Line Fortin, sous-ministre associée au ministère de la Sécurité publique du Québec

« Des trousses avec une radio et des jeux, des trousses d’hygiène, ont été offertes aux personnes confinées, poursuit Mme Fortin. On passe aussi avec des téléphones portables pour donner accès à certains appels à la famille. Nos milieux sont très particuliers. »

Celle-ci ajoute que le Ministère fait « le maximum » pour déployer le plus grand nombre de mesures et elle annonce qu’en vertu de la décision rendue cette semaine par la Commission des normes, de l’équité, de la santé et de la sécurité au travail (CNESST), les agents correctionnels et de soins de santé seront bientôt équipés de masques N95, qui assurent une protection supérieure.

Ces masques seront distribués aux employés qui travaillent dans les prisons où il y a des éclosions, dans les zones désignées comme chaudes.

Moins grave ailleurs

Outre Bordeaux, des éclosions de la COVID-19 ont eu lieu depuis le début de la deuxième vague à l’Établissement de Saint-Jérôme, à l’Établissement Rivière-des-Prairies et dans le secteur féminin de l’Établissement de Québec, mais elles seraient maintenant « relativement contrôlées », selon Mme Fortin.

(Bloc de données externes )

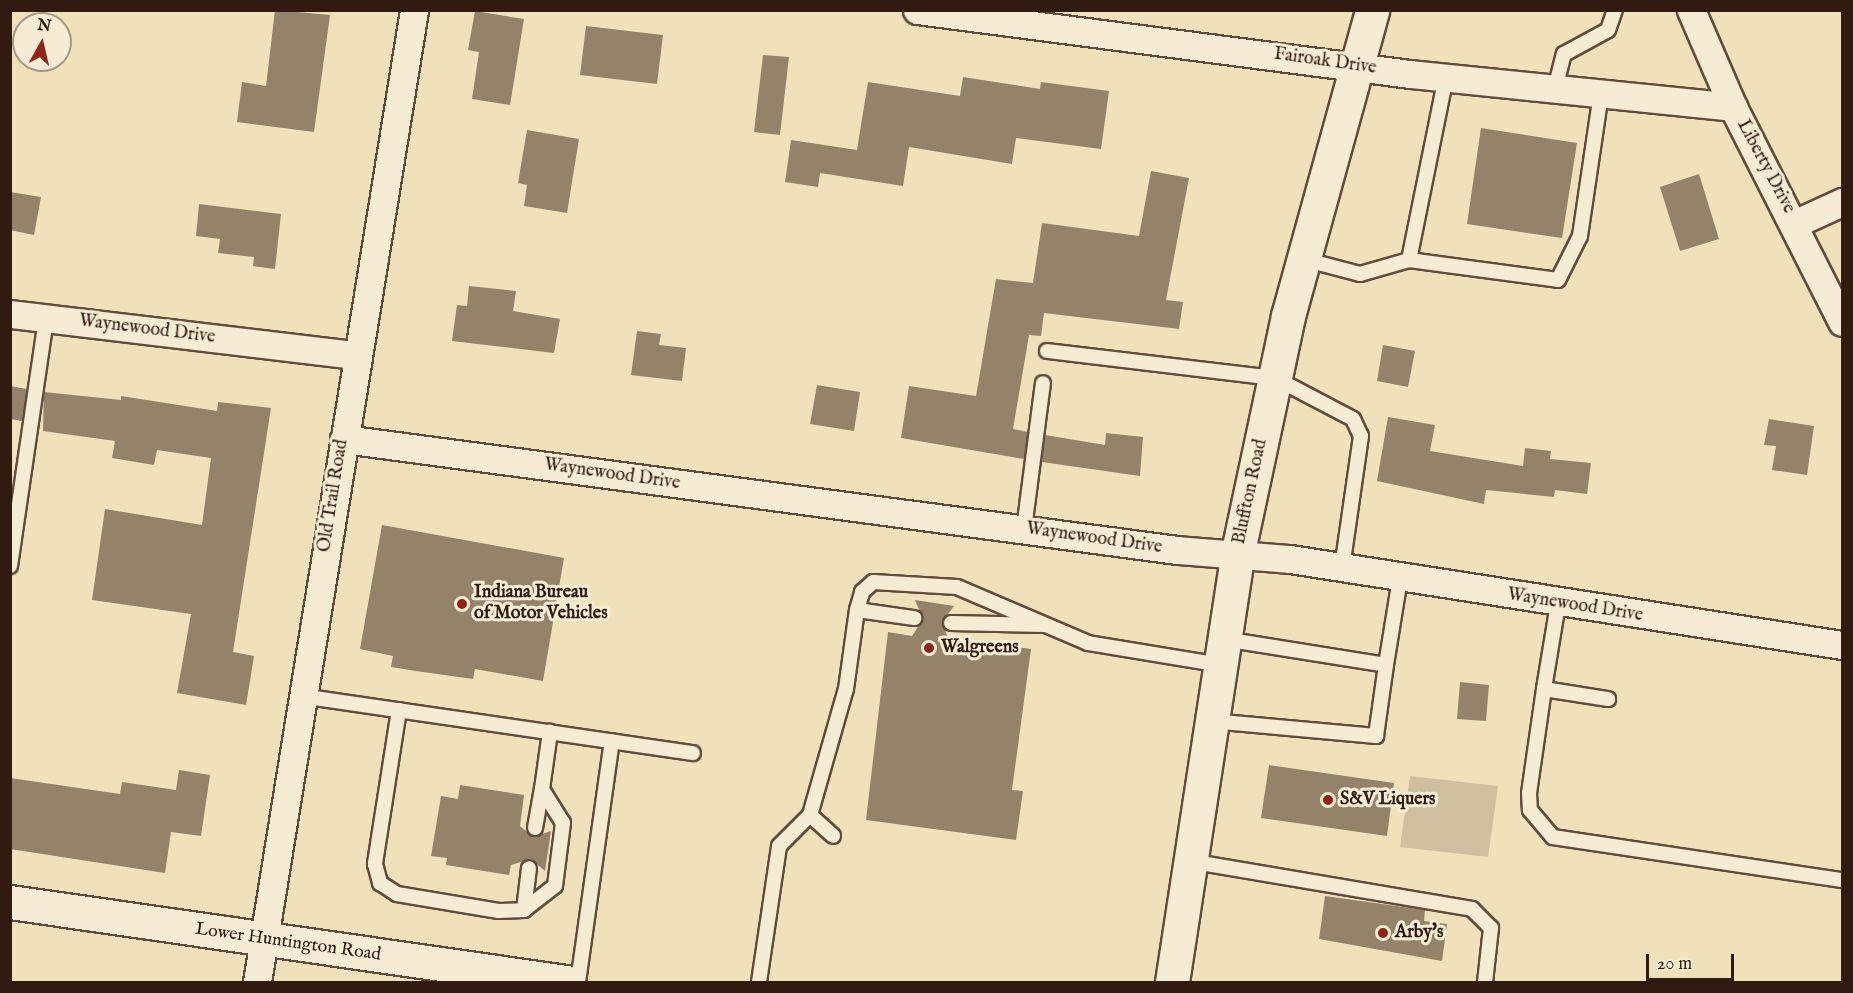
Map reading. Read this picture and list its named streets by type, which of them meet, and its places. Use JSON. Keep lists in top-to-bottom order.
{
  "streets": {
    "main road": ["Bluffton Road", "Lower Huntington Road"],
    "street": [
      "Fairoak Drive",
      "Liberty Drive",
      "Waynewood Drive",
      "Old Trail Road"
    ]
  },
  "crossings": [
    ["Fairoak Drive", "Liberty Drive"],
    ["Fairoak Drive", "Bluffton Road"],
    ["Waynewood Drive", "Bluffton Road"],
    ["Waynewood Drive", "Old Trail Road"],
    ["Old Trail Road", "Lower Huntington Road"]
  ],
  "places": [
    "Indiana Bureau of Motor Vehicles",
    "Walgreens",
    "S&V Liquers",
    "Arby's"
  ],
  "scale_bar": "20 m",
  "north": "top"
}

À Saint-Jérôme, où l’on enregistrait 83 cas positifs chez les personnes incarcérées il y a deux semaines, on en dénombrait 7 vendredi matin. On en comptait 20 à la prison de Rivière-des-Prairies et 9 à celle de Québec.

Si on additionne les cas positifs dans les quatre établissements, c’est 4,33 % de toutes les personnes incarcérées dans les 18 prisons du Québec qui étaient infectées vendredi matin.

Depuis décembre, le ministère de la Sécurité publique demande que les agents correctionnels et les personnes incarcérées dans ses prisons puissent commencer à être vaccinés.

Mme Fortin a beau dire que « nos demandes sont entendues » et que les discussions avec le ministère de la Santé progressent, elle est incapable de dire quand et comment la vaccination à l’intérieur des murs débutera. Elle souhaite toutefois que les agents correctionnels soient vaccinés les premiers.

« C’est sûr, car il faut nous assurer de la garde et de faire des tournées fréquentes. On veut bien assumer notre rôle et on a besoin de personnel en santé », conclut-elle.